Stored data
╭──

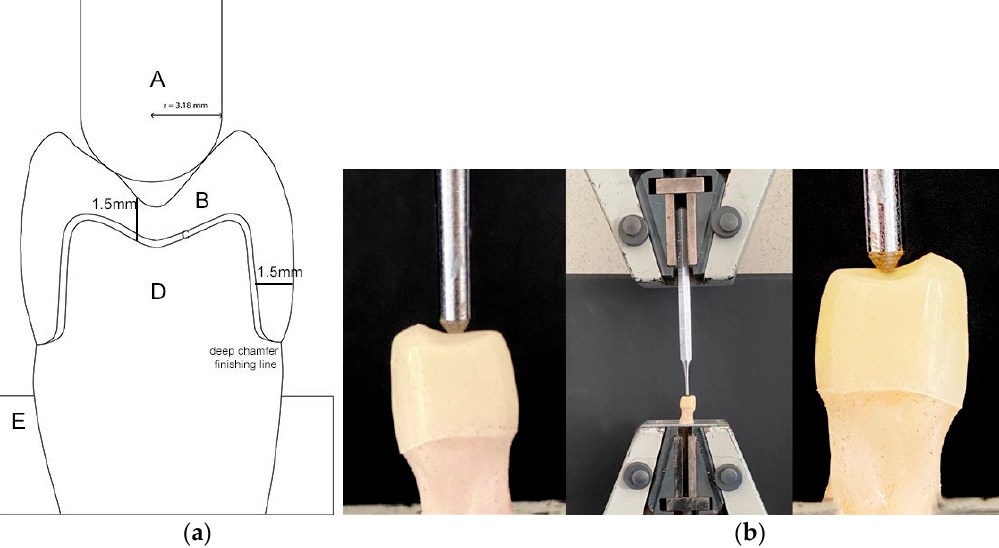
Figure 1. ( a ) Graphical representation of sample preparation: ( A ) tungsten carbide pilot punch with a radius of 3.18 mm; ( B ) Zls crown; ( C ) cement; ( D ) tooth abutment replica of resin composite; ( E ) specimen holder of methacrylic resin; ( b ) an explanatory image of the samples during the test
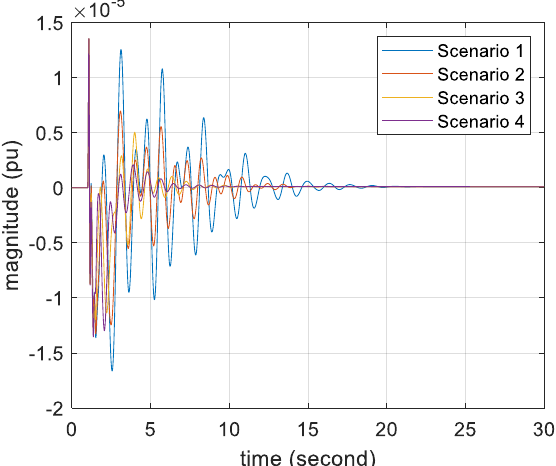
Figure 12. Q-axis current responses of wind generation.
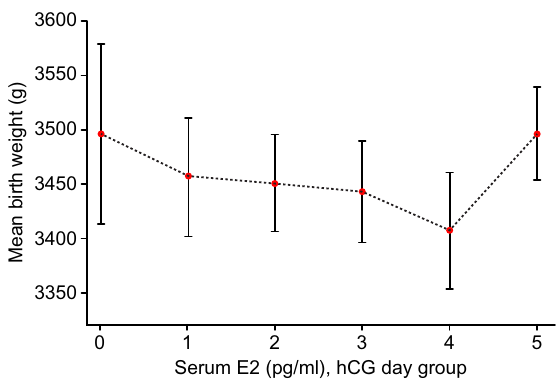
Figure 1. Relationship between serum E2 levels and neonatal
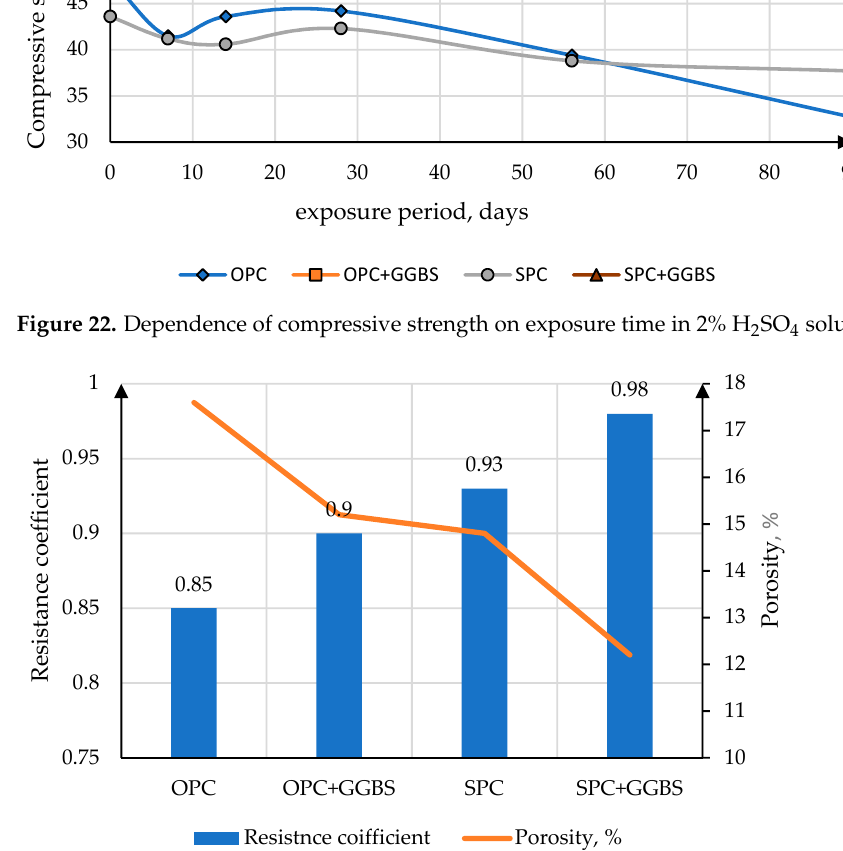
Figure 23. Resistance coefficient and porosity of samples exposed in a sulfate medium for 3 months.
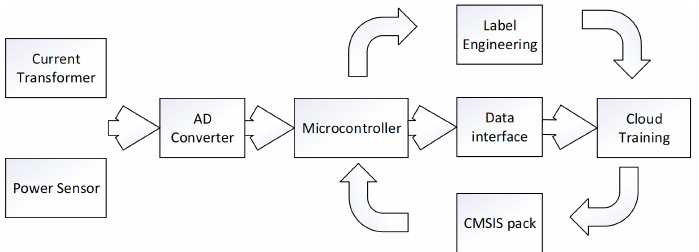
Figure 3. The procedure of implementing the deepEdge appliance identification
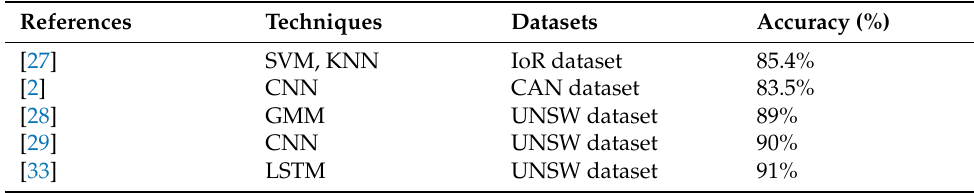
Table 1. Comparative Analysis of Existing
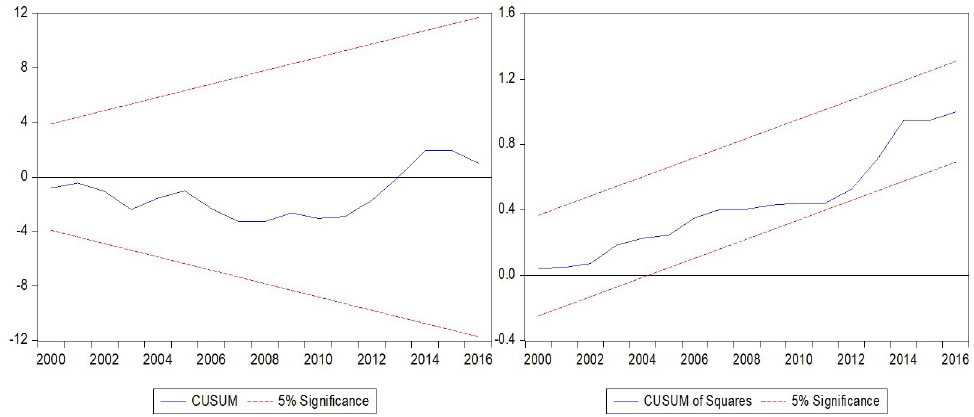
Fig 2. Model (5) CUSUM and CUSUM of squares test. CUSUM and CUSUM of Squares are tests for model stability. At 5 percent significance level, the lines stay within the critical bounds, indicating long-run model stability.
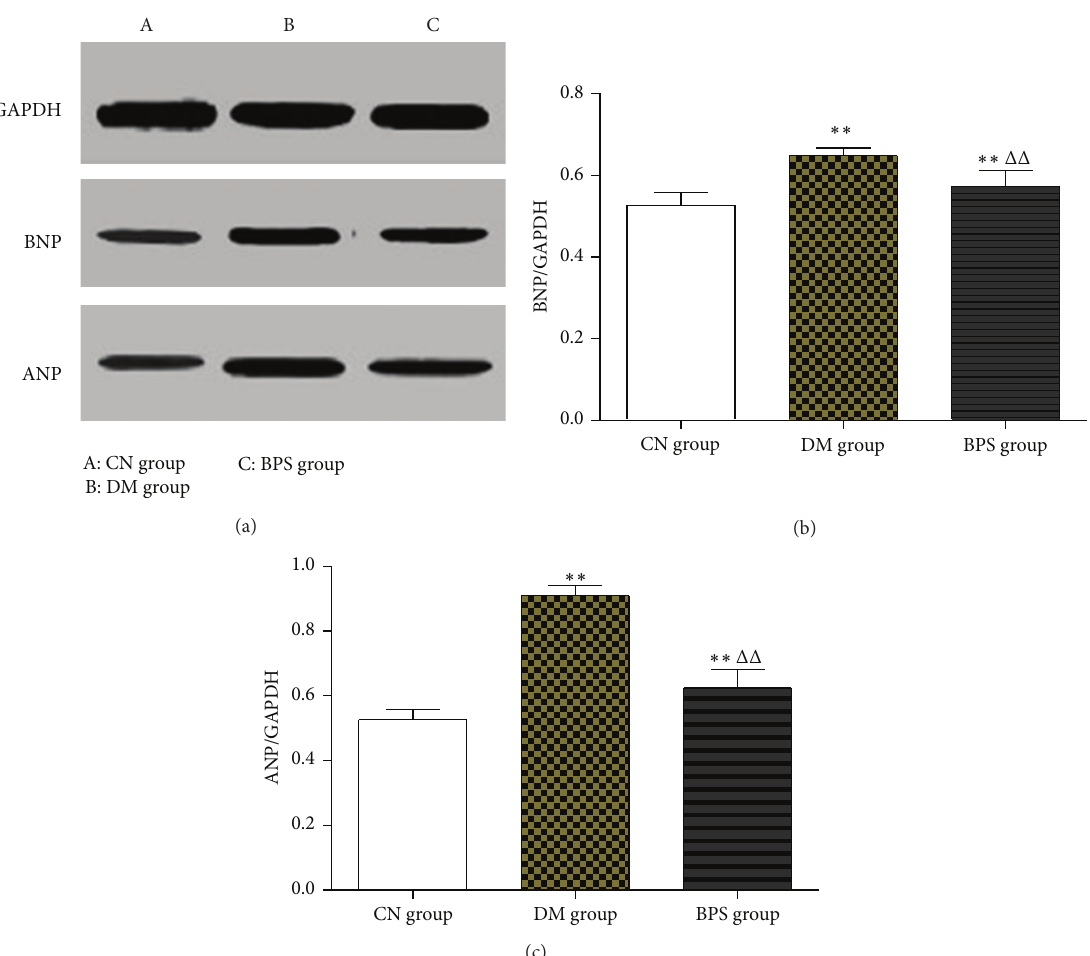
Figure 13: Expression levels of myocardia-associated hormone proteins. Compared with the CN group, the expression of the BNP and ANP proteins in the myocardial tissues of rats in the DM and BPS groups significantly increased ( 𝑃 < 0.01 ). Compared with the DM group, the expression of the BNP and ANP proteins in the BPS group significantly decreased ( 𝑃 < 0.01 ).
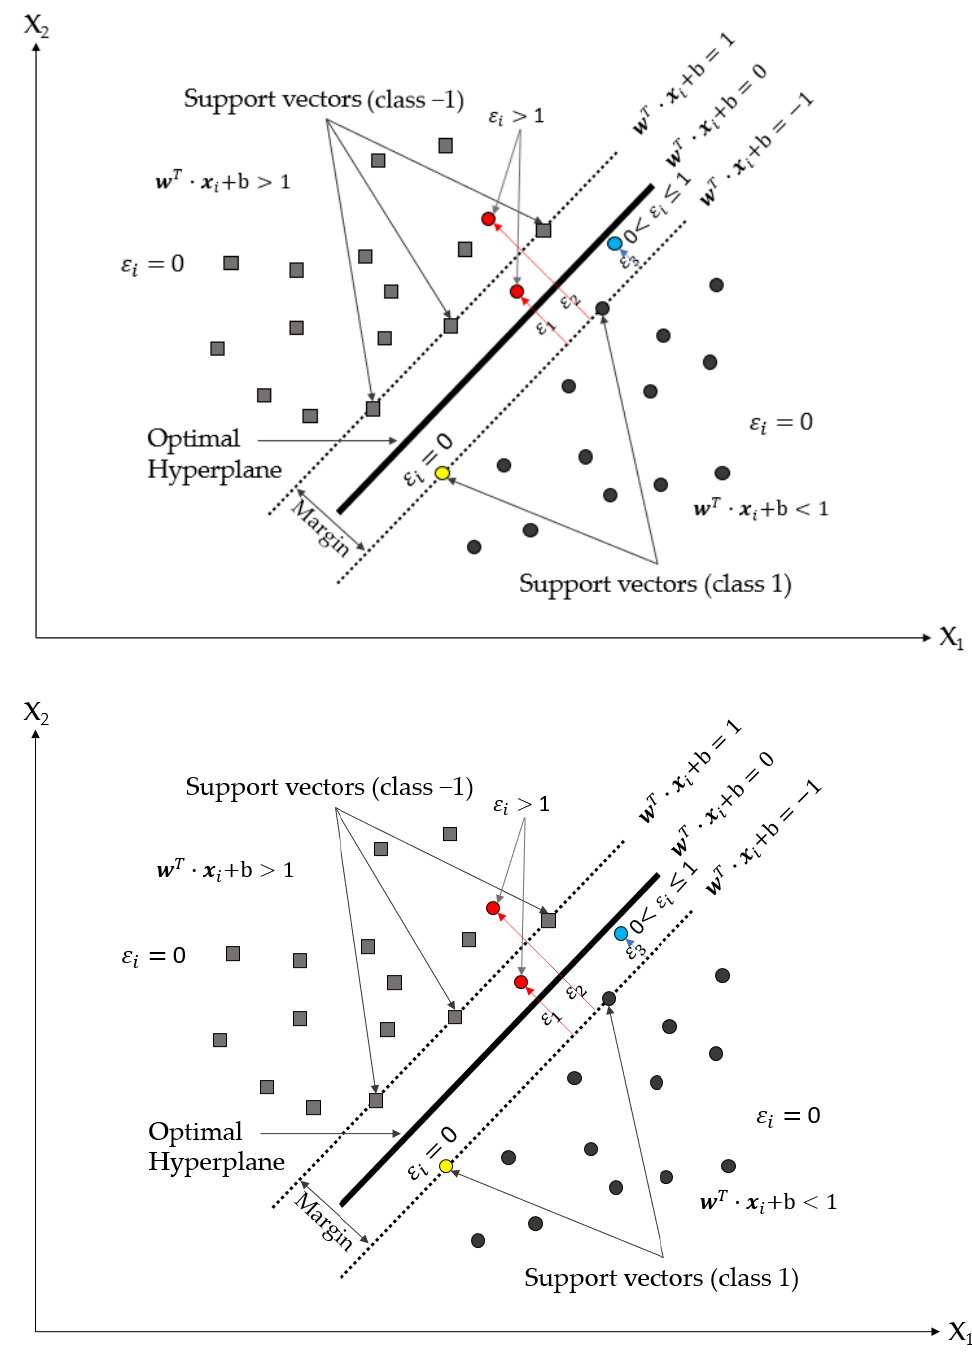
Figure 2. Support Vector Machine (Murphy in 2012) [36].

╰──

* **YOUR INSTRUCTIONS**: Verbatim repetition of the entries is required, excluding any pictures.

* **ANSWER BELOW**:
Figure 1. ( a ) Graphical representation of sample preparation: ( A ) tungsten carbide pilot punch with a radius of 3.18 mm; ( B ) Zls crown; ( C ) cement; ( D ) tooth abutment replica of resin composite; ( E ) specimen holder of methacrylic resin; ( b ) an explanatory image of the samples during the test
Figure 12. Q-axis current responses of wind generation.
Figure 1. Relationship between serum E2 levels and neonatal
Figure 23. Resistance coefficient and porosity of samples exposed in a sulfate medium for 3 months.
Figure 3. The procedure of implementing the deepEdge appliance identification
Table 1. Comparative Analysis of Existing
Fig 2. Model (5) CUSUM and CUSUM of squares test. CUSUM and CUSUM of Squares are tests for model stability. At 5 percent significance level, the lines stay within the critical bounds, indicating long-run model stability.
Figure 13: Expression levels of myocardia-associated hormone proteins. Compared with the CN group, the expression of the BNP and ANP proteins in the myocardial tissues of rats in the DM and BPS groups significantly increased ( 𝑃 < 0.01 ). Compared with the DM group, the expression of the BNP and ANP proteins in the BPS group significantly decreased ( 𝑃 < 0.01 ).
Figure 2. Support Vector Machine (Murphy in 2012) [36].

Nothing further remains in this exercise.